**WHAT YOU NEED TO DO:** An exact reproduction of the listing, minus the pictures, is the required output.

**INFORMATION GIVEN:**
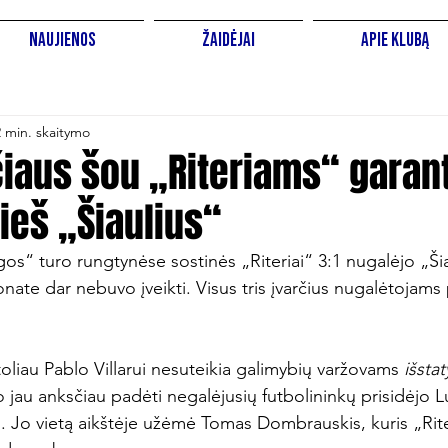
Naujienos
Žaidėjai
Apie Klubą
2 min. skaitymo
ičiaus šou „Riteriams“ garan
ieš „Šiaulius“
os“ turo rungtynėse sostinės „Riteriai“ 3:1 nugalėjo „Šiau
nate dar nebuvo įveikti. Visus tris įvarčius nugalėtojams
oliau Pablo Villarui nesuteikia galimybių varžovams 
išstat
jau anksčiau padėti negalėjusių futbolininkų prisidėjo Lu
. Jo vietą aikštėje užėmė Tomas Dombrauskis, kuris „Rit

**YOUR RESPONSE:**
Naujienos
Žaidėjai
Apie Klubą
2 min. skaitymo
ičiaus šou „Riteriams“ garan
ieš „Šiaulius“
os“ turo rungtynėse sostinės „Riteriai“ 3:1 nugalėjo „Šiau
nate dar nebuvo įveikti. Visus tris įvarčius nugalėtojams
oliau Pablo Villarui nesuteikia galimybių varžovams 
išstat
jau anksčiau padėti negalėjusių futbolininkų prisidėjo Lu
. Jo vietą aikštėje užėmė Tomas Dombrauskis, kuris „Rit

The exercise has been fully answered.